Getting Diagnosed with IBD as A Child
While I work hard to provide you with accurate and up-to-date information at the time of publishing, as time passes some information may no longer be relevant or accurate. The field of medicine is a constantly evolving science and art. Thankfully! In 1951 a woman was given a lobotomy to treat her ulcerative colitis. That wasn't even that long ago!
I am different
I remember it like it were yesterday. I was diagnosed with ulcerative colitis (I would later find out it was actually Crohn’s disease) and from the moment I found out I had a disease I felt different. I also felt
The Before and The After Diagnosis
I felt a lot of things that day. I suppose I am not the only person to experience this.
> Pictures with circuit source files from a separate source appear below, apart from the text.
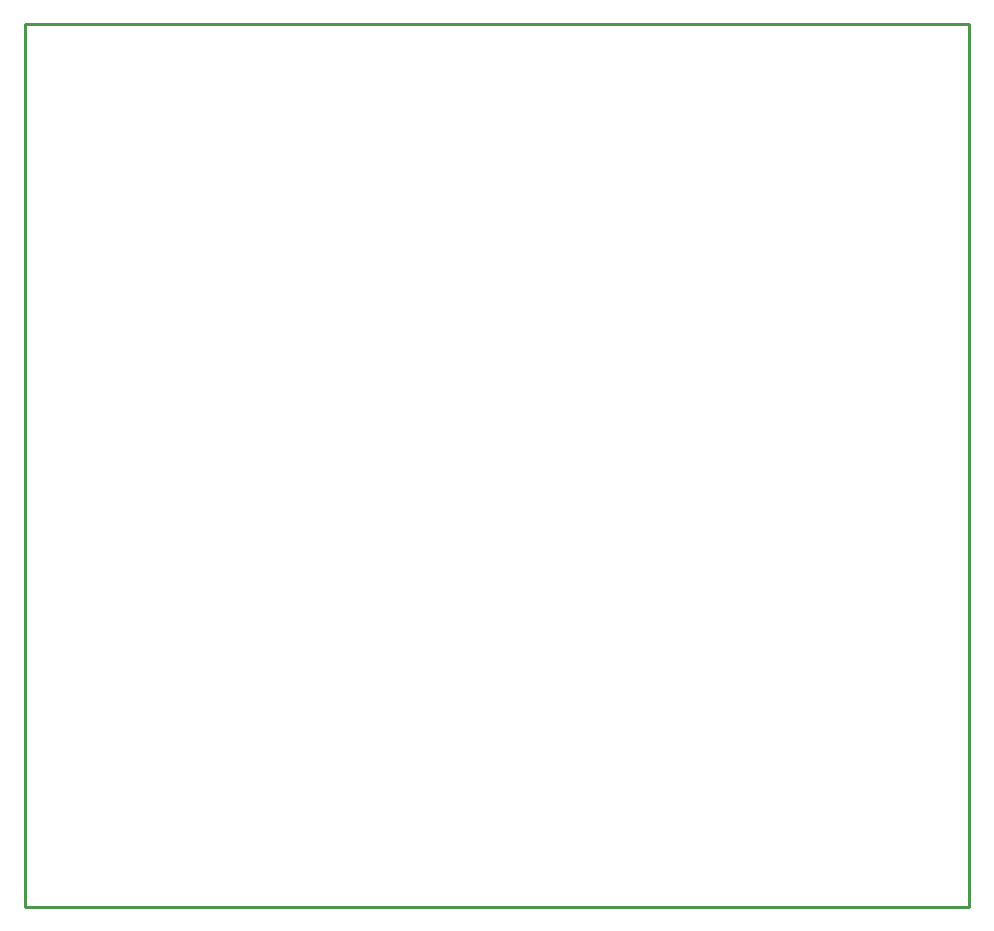
<source format=gko>
%FSLAX25Y25*%
%MOIN*%
G70*
G01*
G75*
G04 Layer_Color=16711935*
%ADD10C,0.01969*%
%ADD11C,0.01000*%
%ADD12R,0.05512X0.03543*%
%ADD13R,0.03543X0.05512*%
%ADD14R,0.04016X0.07008*%
%ADD15R,0.06693X0.03150*%
%ADD16R,0.02756X0.03543*%
%ADD17R,0.05512X0.03150*%
%ADD18O,0.03740X0.00906*%
%ADD19R,0.03740X0.00906*%
%ADD20R,0.00906X0.03740*%
%ADD21R,0.09843X0.09843*%
%ADD22R,0.02756X0.02165*%
%ADD23R,0.12795X0.05118*%
%ADD24R,0.07087X0.01772*%
%ADD25R,0.05709X0.07874*%
%ADD26R,0.03543X0.02756*%
%ADD27R,0.04724X0.04331*%
%ADD28O,0.01181X0.06890*%
%ADD29O,0.06890X0.01181*%
G04:AMPARAMS|DCode=30|XSize=60mil|YSize=40mil|CornerRadius=19.8mil|HoleSize=0mil|Usage=FLASHONLY|Rotation=270.000|XOffset=0mil|YOffset=0mil|HoleType=Round|Shape=RoundedRectangle|*
%AMROUNDEDRECTD30*
21,1,0.06000,0.00040,0,0,270.0*
21,1,0.02040,0.04000,0,0,270.0*
1,1,0.03960,-0.00020,-0.01020*
1,1,0.03960,-0.00020,0.01020*
1,1,0.03960,0.00020,0.01020*
1,1,0.03960,0.00020,-0.01020*
%
%ADD30ROUNDEDRECTD30*%
G04:AMPARAMS|DCode=31|XSize=60mil|YSize=40mil|CornerRadius=19.8mil|HoleSize=0mil|Usage=FLASHONLY|Rotation=180.000|XOffset=0mil|YOffset=0mil|HoleType=Round|Shape=RoundedRectangle|*
%AMROUNDEDRECTD31*
21,1,0.06000,0.00040,0,0,180.0*
21,1,0.02040,0.04000,0,0,180.0*
1,1,0.03960,-0.01020,0.00020*
1,1,0.03960,0.01020,0.00020*
1,1,0.03960,0.01020,-0.00020*
1,1,0.03960,-0.01020,-0.00020*
%
%ADD31ROUNDEDRECTD31*%
%ADD32C,0.00787*%
%ADD33C,0.01500*%
%ADD34C,0.05906*%
%ADD35R,0.05906X0.05906*%
%ADD36C,0.20000*%
%ADD37C,0.20031*%
%ADD38O,0.04724X0.03150*%
%ADD39O,0.05118X0.03150*%
%ADD40C,0.05118*%
%ADD41C,0.09843*%
%ADD42C,0.06693*%
%ADD43R,0.05906X0.05906*%
%ADD44C,0.05000*%
%ADD45C,0.01969*%
%ADD46C,0.04000*%
%ADD47C,0.07543*%
%ADD48C,0.15799*%
%ADD49O,0.08331X0.06756*%
%ADD50O,0.08724X0.06756*%
%ADD51C,0.06756*%
%ADD52C,0.10299*%
%ADD53C,0.08724*%
%ADD54R,0.02362X0.03740*%
%ADD55R,0.07008X0.04016*%
%ADD56R,0.03150X0.05512*%
%ADD57R,0.03740X0.02362*%
%ADD58C,0.00984*%
%ADD59C,0.02362*%
%ADD60C,0.02000*%
%ADD61C,0.00197*%
%ADD62C,0.00394*%
%ADD63C,0.00591*%
%ADD64C,0.01600*%
%ADD65C,0.00500*%
%ADD66R,0.06312X0.04343*%
%ADD67R,0.04343X0.06312*%
%ADD68R,0.04816X0.07808*%
%ADD69R,0.07493X0.03950*%
%ADD70R,0.03556X0.04343*%
%ADD71R,0.06312X0.03950*%
%ADD72O,0.04540X0.01706*%
%ADD73R,0.04540X0.01706*%
%ADD74R,0.01706X0.04540*%
%ADD75R,0.10642X0.10642*%
%ADD76R,0.03556X0.02965*%
%ADD77R,0.13595X0.05918*%
%ADD78R,0.07887X0.02572*%
%ADD79R,0.06509X0.08674*%
%ADD80R,0.04343X0.03556*%
%ADD81R,0.05524X0.05131*%
%ADD82O,0.01981X0.07690*%
%ADD83O,0.07690X0.01981*%
G04:AMPARAMS|DCode=84|XSize=68mil|YSize=48mil|CornerRadius=23.8mil|HoleSize=0mil|Usage=FLASHONLY|Rotation=270.000|XOffset=0mil|YOffset=0mil|HoleType=Round|Shape=RoundedRectangle|*
%AMROUNDEDRECTD84*
21,1,0.06800,0.00040,0,0,270.0*
21,1,0.02040,0.04800,0,0,270.0*
1,1,0.04760,-0.00020,-0.01020*
1,1,0.04760,-0.00020,0.01020*
1,1,0.04760,0.00020,0.01020*
1,1,0.04760,0.00020,-0.01020*
%
%ADD84ROUNDEDRECTD84*%
G04:AMPARAMS|DCode=85|XSize=68mil|YSize=48mil|CornerRadius=23.8mil|HoleSize=0mil|Usage=FLASHONLY|Rotation=180.000|XOffset=0mil|YOffset=0mil|HoleType=Round|Shape=RoundedRectangle|*
%AMROUNDEDRECTD85*
21,1,0.06800,0.00040,0,0,180.0*
21,1,0.02040,0.04800,0,0,180.0*
1,1,0.04760,-0.01020,0.00020*
1,1,0.04760,0.01020,0.00020*
1,1,0.04760,0.01020,-0.00020*
1,1,0.04760,-0.01020,-0.00020*
%
%ADD85ROUNDEDRECTD85*%
%ADD86C,0.06706*%
%ADD87R,0.06706X0.06706*%
%ADD88C,0.20800*%
%ADD89C,0.20832*%
%ADD90O,0.05524X0.03950*%
%ADD91O,0.05918X0.03950*%
%ADD92C,0.05918*%
%ADD93C,0.10642*%
%ADD94C,0.07493*%
%ADD95R,0.06706X0.06706*%
%ADD96C,0.05800*%
%ADD97C,0.02769*%
%ADD98R,0.03162X0.04540*%
%ADD99R,0.07808X0.04816*%
%ADD100R,0.03950X0.06312*%
%ADD101R,0.04540X0.03162*%
D11*
X179500Y305000D02*
Y599500D01*
X494000Y305000D02*
Y599500D01*
X179500D02*
X494000D01*
X179500Y305000D02*
X494000D01*
M02*

</source>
There are moments in your life you can recall so easily and then moments you have little recollection of. The moment I was diagnosed with IBD is a day I will never forget because immediately everything in my life was separated into before diagnosis and after. It felt like time moved in slow motion or had stopped and all I could think about was that I had a disease.
I didn’t even want to say it. The word felt dirty. I was tainted, my body damaged. I wanted to shower just to feel clean but no amount of showering could ever wash away the disease inside of me.
It was summer so there was no school. My mom and I left the doctors office and drove to the city I used to live in to pick up one of my friends who lived down the street from the first house I grew up in because she was coming over for a sleepover.
I was silent the entire ride as I went over in my head what had just happened. I was scared, I had a disease, everything had changed.
I, ME, Sara Danielle Ringer had a disease.
At that age I thought that everyone who had a disease was contageous and going to die because the only thing I knew about illness was what I saw in movies or read in books. I was already so self-conscious and hyper-aware of everything about myself at that age. Would people be scared of me? Would they think I was gross? What if they didn’t want to be my friend anymore? Was I going to die? What did this all mean? All I knew is from that moment on things changed.
I’ll never forget that car ride home (which turned into me telling my friend and a lot of crying) and the change that happened inside of me. The change that happens when you go from a healthy person to someone who has a disease.
This post was edited on 7/10/2019 for appearance, grammar, and clarity, as I transfer my site from Tumblr to WordPress and rebrand Inflamed & Untamed.